Education & Certificates

• Bachelor's degree, required
• Master degree in a related technical field or finance, preferred
• CISSP, CISM, or other vendor agnostic security certifications

Professional Experience

• Minimum of 6 years of overall relevant technical experience, required
• Microsoft Purview Data Loss Prevention experience required
• Enterprise Data Loss Prevention (DLP) Architecture and Implementation
• Data Security Posture Management (DSPM) and Data Discovery
• Data Protection Technologies and Controls
• Advanced Data Monitoring and Analytics: Familiarity with content inspection techniques (pattern matching, checksum validation, keyword analysis) and AI/ML-driven analytics, including user behavior analytics (UBA/UEBA), to detect anomalous data access and potential exfiltration events.
• Security Program Integration and Metrics Development: Ability to integrate DLP, DSPM, IAM, encryption, and cloud security controls into a cohesive data protection architecture while establishing measurable security metrics, reporting frameworks, and executive dashboards to track program maturity and risk reduction.

Competencies & Attributes

• Strong understanding of Data Loss Prevention (DLP) concepts, including content inspection, pattern matching (PII, PCI, PHI), and policy-based data protection
• Experience with AI/ML-driven data risk detection, leveraging behavioural analytics and contextual analysis to identify anomalous data activity
• Proficiency in data discovery and classification across data at rest, in motion, and in use within cloud, on-premises, and hybrid environments
• Knowledge of Data Security Posture Management (DSPM) capabilities, including continuous data inventory, risk assessment, and exposure prioritization
• Ability to assess and remediate data security risks such as misconfigurations, over-permissioning, and unintended data exposure paths
• Experience defining and enforcing data security policies aligned with organizational risk tolerance and regulatory requirements
• Familiarity with encryption, tokenization, and data masking techniques to protect sensitive information in production and non-production environments
• Strong understanding of identity and access governance, including least-privilege access models and integration with IAM and PAM solutions
• Knowledge of security monitoring and analytics platforms (SIEM, UEBA) for detecting, investigating, and responding to data-related security incidents
• Experience with real-time alerting and automated response workflows to accelerate incident containment and remediation
• Understanding of regulatory and compliance frameworks (e.g., GDPR, HIPAA, PCI DSS, SOC 2) and mapping data security controls to audit and reporting requirements
• Ability to integrate DLP, DSPM, IAM, and monitoring tools into a cohesive, enterprise-wide data security architecture
• Experience with enterprise implementation of Microsoft Purview Data Loss Prevention

Benefits/Compensation

The compensation range for this role is specific to Washington, DC, and takes into account a wide range of factors including but not limited to the skill sets required/preferred; prior experience and training; licenses and/or certifications.

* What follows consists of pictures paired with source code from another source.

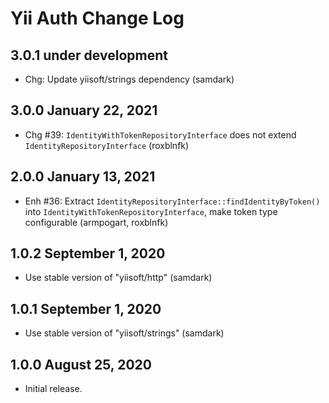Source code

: # Yii Auth Change Log


## 3.0.1 under development

- Chg: Update yiisoft/strings dependency (samdark)

## 3.0.0 January 22, 2021

- Chg #39: `IdentityWithTokenRepositoryInterface` does not extend `IdentityRepositoryInterface` (roxblnfk)

## 2.0.0 January 13, 2021

- Enh #36: Extract `IdentityRepositoryInterface::findIdentityByToken()` into `IdentityWithTokenRepositoryInterface`, make token type configurable (armpogart, roxblnfk)

## 1.0.2 September 1, 2020

- Use stable version of "yiisoft/http" (samdark)

## 1.0.1 September 1, 2020

- Use stable version of "yiisoft/strings" (samdark)

## 1.0.0 August 25, 2020

- Initial release.
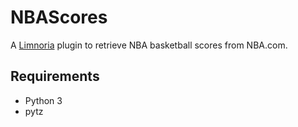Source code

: # NBAScores

A [Limnoria](https://github.com/ProgVal/Limnoria) plugin to retrieve NBA basketball scores from NBA.com.

## Requirements
* Python 3
* pytz
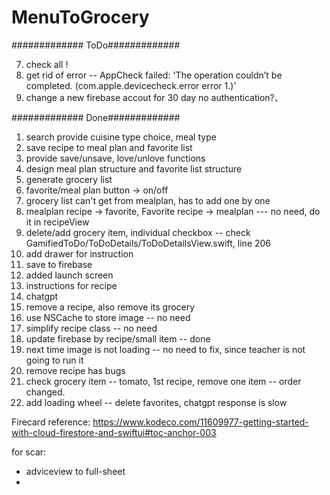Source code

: # MenuToGrocery

#############
ToDo#############

7. check all ! 
18. get rid of error -- AppCheck failed: 'The operation couldn’t be completed. (com.apple.devicecheck.error error 1.)'
20. change a new firebase accout for 30 day no authentication?、



#############
Done#############
1. search provide cuisine type choice, meal type
2. save recipe to meal plan and favorite list
0. provide save/unsave, love/unlove functions 
1. design meal plan structure and favorite list structure
3. generate grocery list
8. favorite/meal plan button -> on/off
9. grocery list can't get from mealplan, has to add one by one
10. mealplan recipe -> favorite,  Favorite recipe -> mealplan --- no need, do it in recipeView
11. delete/add grocery item, individual checkbox  -- check GamifiedToDo/ToDoDetails/ToDoDetailsView.swift, line 206
15. add drawer for instruction
4. save to firebase
6. added launch screen
12. instructions for recipe
17. chatgpt
21. remove a recipe, also remove its grocery
5. use NSCache to store image   -- no need
13. simplify recipe class  -- no need
14. update firebase by recipe/small item  -- done
19. next time image is not loading  -- no need to fix, since teacher is not going to run it
21. remove recipe has bugs
22. check grocery item -- tomato, 1st recipe, remove one item -- order changed. 
16. add loading wheel -- delete favorites, chatgpt response is slow


Firecard reference: https://www.kodeco.com/11609977-getting-started-with-cloud-firestore-and-swiftui#toc-anchor-003

for scar:
- adviceview to full-sheet
- 

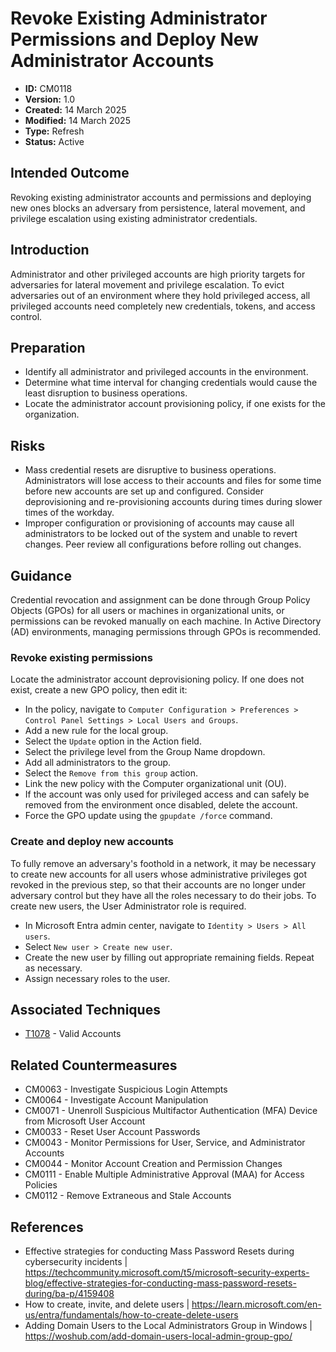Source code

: # Revoke Existing Administrator Permissions and Deploy New Administrator Accounts

* **ID:** CM0118
* **Version:** 1.0
* **Created:** 14 March 2025
* **Modified:** 14 March 2025
* **Type:** Refresh
* **Status:** Active

## Intended Outcome

Revoking existing administrator accounts and permissions and deploying new ones blocks an adversary from persistence, lateral movement, and privilege escalation using existing administrator credentials. 

## Introduction

Administrator and other privileged accounts are high priority targets for adversaries for lateral movement and privilege escalation. To evict adversaries out of an environment where they hold privileged access, all privileged accounts need completely new credentials, tokens, and access control. 

## Preparation

- Identify all administrator and privileged accounts in the environment.
- Determine what time interval for changing credentials would cause the least disruption to business operations. 
- Locate the administrator account provisioning policy, if one exists for the organization.  

## Risks

- Mass credential resets are disruptive to business operations. Administrators will lose access to their accounts and files for some time before new accounts are set up and configured. Consider deprovisioning and re-provisioning accounts during times during slower times of the workday.
- Improper configuration or provisioning of accounts may cause all administrators to be locked out of the system and unable to revert changes. Peer review all configurations before rolling out changes. 


## Guidance

Credential revocation and assignment can be done through Group Policy Objects (GPOs) for all users or machines in organizational units, or permissions can be revoked manually on each machine. In Active Directory (AD) environments, managing permissions through GPOs is recommended. 

### Revoke existing permissions

Locate the administrator account deprovisioning policy. If one does not exist, create a new GPO policy, then edit it:
- In the policy, navigate to `Computer Configuration > Preferences > Control Panel Settings > Local Users and Groups`.
- Add a new rule for the local group.
- Select the `Update` option in the Action field.
- Select the privilege level from the Group Name dropdown.
- Add all administrators to the group.
- Select the `Remove from this group` action. 
- Link the new policy with the Computer organizational unit (OU).
- If the account was only used for privileged access and can safely be removed from the environment once disabled, delete the account.  
- Force the GPO update using the `gpupdate /force` command. 

### Create and deploy new accounts

To fully remove an adversary's foothold in a network, it may be necessary to create new accounts for all users whose administrative privileges got revoked in the previous step, so that their accounts are no longer under adversary control but they have all the roles necessary to do their jobs. To create new users, the User Administrator role is required.
- In Microsoft Entra admin center, navigate to `Identity > Users > All users`.
- Select `New user > Create new user`.
- Create the new user by filling out appropriate remaining fields. Repeat as necessary.
- Assign necessary roles to the user. 

## Associated Techniques

- [T1078](https://attack.mitre.org/techniques/T1078) - Valid Accounts

## Related Countermeasures

- CM0063 - Investigate Suspicious Login Attempts
- CM0064 - Investigate Account Manipulation
- CM0071 - Unenroll Suspicious Multifactor Authentication (MFA) Device from Microsoft User Account
- CM0033 - Reset User Account Passwords
- CM0043 - Monitor Permissions for User, Service, and Administrator Accounts
- CM0044 - Monitor Account Creation and Permission Changes
- CM0111 - Enable Multiple Administrative Approval (MAA) for Access Policies
- CM0112 - Remove Extraneous and Stale Accounts

## References

- Effective strategies for conducting Mass Password Resets during cybersecurity incidents | <https://techcommunity.microsoft.com/t5/microsoft-security-experts-blog/effective-strategies-for-conducting-mass-password-resets-during/ba-p/4159408>
- How to create, invite, and delete users | <https://learn.microsoft.com/en-us/entra/fundamentals/how-to-create-delete-users>
- Adding Domain Users to the Local Administrators Group in Windows | <https://woshub.com/add-domain-users-local-admin-group-gpo/>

The anticipated base salary range for this role is $170,000 to $190,000.

In addition to the base salary, the hired professional will enjoy a comprehensive benefits package spanning retirement benefits, health insurance, life insurance and disability, paid time off, paid holidays, family planning benefits and various wellness programs. Additionally, the hired professional may also be eligible to participate in an annual discretionary incentive program, the award of which will be dependent on various factors, including, without limitation, individual and organizational performance.

Due to the high volume of candidates, please be advised that only candidates selected to interview will be contacted by Carlyle.